Marieme Jamme (born 1974) is a Senegalese-born French-British businesswoman and technology activist. In 2016 she founded the iamtheCODE initiative and is on the board of the World Wide Web Foundation. In 2017, Quartz Africa included Jamme in their "Quartz Africa Innovators 2017" list. In 2013 she was nominated as a Young Global Leader of the World Economic Forum. In 2017, she won the "Innovation Award" in The Goalkeepers Global Goal Awards, curated by UNICEF and the Bill & Melinda Gates Foundation, for globally supporting girls and young women and advancing the UN's Sustainable Development Goals. That same year, she was listed as one of BBC's 100 Women.

Early life 
There have been conflicting accounts from Jamme with regards to her early life. In early interviews, including with CNN in 2012, she stated that she had a turbulent childhood and was born in Senegal to privileged parents with her mother being an aristocrat, and after the death of her father in 1992 moved to France, where she worked in restaurants and cleaning jobs to fund her studies in marketing and communication. In a 2014 interview with Radio France Internationale, Jamme discussed coming from a wealthy family living comfortably in Dakar before moving to France, where she worked a number of odd jobs to independently finance her Master's in Marketing and Communication. According to the same interview, she then moved to the UK to improve her English, and obtained an MBA at the University of Surrey, before being hired by Citibank and then by JP Morgan and Lloyds Bank, before spending time in management at software manufacturers Oracle and Microsoft.

INPUT MATERIAL:
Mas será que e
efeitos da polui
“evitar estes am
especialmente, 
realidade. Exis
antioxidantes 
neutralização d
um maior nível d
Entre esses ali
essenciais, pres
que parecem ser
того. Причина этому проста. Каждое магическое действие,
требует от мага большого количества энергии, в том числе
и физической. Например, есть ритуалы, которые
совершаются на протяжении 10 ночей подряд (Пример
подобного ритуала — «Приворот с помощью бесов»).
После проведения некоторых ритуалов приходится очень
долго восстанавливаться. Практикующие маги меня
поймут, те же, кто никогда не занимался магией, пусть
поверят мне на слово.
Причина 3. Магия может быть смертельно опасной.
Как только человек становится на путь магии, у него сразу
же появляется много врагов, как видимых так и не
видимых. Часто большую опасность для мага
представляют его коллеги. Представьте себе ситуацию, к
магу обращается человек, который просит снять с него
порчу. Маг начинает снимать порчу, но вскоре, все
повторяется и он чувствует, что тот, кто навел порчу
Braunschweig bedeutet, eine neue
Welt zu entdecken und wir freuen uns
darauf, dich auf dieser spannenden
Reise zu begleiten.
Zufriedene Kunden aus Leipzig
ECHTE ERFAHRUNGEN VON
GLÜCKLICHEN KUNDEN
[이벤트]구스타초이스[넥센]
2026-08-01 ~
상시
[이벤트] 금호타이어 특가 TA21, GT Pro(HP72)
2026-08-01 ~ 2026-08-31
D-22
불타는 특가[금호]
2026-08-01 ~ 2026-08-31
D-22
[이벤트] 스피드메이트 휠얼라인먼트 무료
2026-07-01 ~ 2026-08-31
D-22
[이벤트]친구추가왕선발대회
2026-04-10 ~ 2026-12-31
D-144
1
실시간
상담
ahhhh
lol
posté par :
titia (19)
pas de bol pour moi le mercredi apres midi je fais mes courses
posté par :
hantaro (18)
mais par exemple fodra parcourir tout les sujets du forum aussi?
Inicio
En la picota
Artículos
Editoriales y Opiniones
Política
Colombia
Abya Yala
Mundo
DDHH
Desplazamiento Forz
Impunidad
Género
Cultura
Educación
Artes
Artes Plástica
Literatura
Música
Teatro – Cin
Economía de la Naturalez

ACTIVITY LIST:
A. Translate this sentence from the biography into Spanish: "In 2016 she founded the iamtheCODE initiative and is on the board of the World Wide Web Foundation."
B. Reproduce the records in full, with "2026-08-31" changed to "2026-09-30" wherever it occurs and everything else left as it is.
The records are unrelated to the biography.

SOLVED TASKS:
A. En 2016 fundó la iniciativa iamtheCODE y forma parte de la junta directiva de la World Wide Web Foundation.

B.
Mas será que e
efeitos da polui
“evitar estes am
especialmente, 
realidade. Exis
antioxidantes 
neutralização d
um maior nível d
Entre esses ali
essenciais, pres
que parecem ser
того. Причина этому проста. Каждое магическое действие,
требует от мага большого количества энергии, в том числе
и физической. Например, есть ритуалы, которые
совершаются на протяжении 10 ночей подряд (Пример
подобного ритуала — «Приворот с помощью бесов»).
После проведения некоторых ритуалов приходится очень
долго восстанавливаться. Практикующие маги меня
поймут, те же, кто никогда не занимался магией, пусть
поверят мне на слово.
Причина 3. Магия может быть смертельно опасной.
Как только человек становится на путь магии, у него сразу
же появляется много врагов, как видимых так и не
видимых. Часто большую опасность для мага
представляют его коллеги. Представьте себе ситуацию, к
магу обращается человек, который просит снять с него
порчу. Маг начинает снимать порчу, но вскоре, все
повторяется и он чувствует, что тот, кто навел порчу
Braunschweig bedeutet, eine neue
Welt zu entdecken und wir freuen uns
darauf, dich auf dieser spannenden
Reise zu begleiten.
Zufriedene Kunden aus Leipzig
ECHTE ERFAHRUNGEN VON
GLÜCKLICHEN KUNDEN
[이벤트]구스타초이스[넥센]
2026-08-01 ~
상시
[이벤트] 금호타이어 특가 TA21, GT Pro(HP72)
2026-08-01 ~ 2026-09-30
D-22
불타는 특가[금호]
2026-08-01 ~ 2026-09-30
D-22
[이벤트] 스피드메이트 휠얼라인먼트 무료
2026-07-01 ~ 2026-09-30
D-22
[이벤트]친구추가왕선발대회
2026-04-10 ~ 2026-12-31
D-144
1
실시간
상담
ahhhh
lol
posté par :
titia (19)
pas de bol pour moi le mercredi apres midi je fais mes courses
posté par :
hantaro (18)
mais par exemple fodra parcourir tout les sujets du forum aussi?
Inicio
En la picota
Artículos
Editoriales y Opiniones
Política
Colombia
Abya Yala
Mundo
DDHH
Desplazamiento Forz
Impunidad
Género
Cultura
Educación
Artes
Artes Plástica
Literatura
Música
Teatro – Cin
Economía de la Naturalez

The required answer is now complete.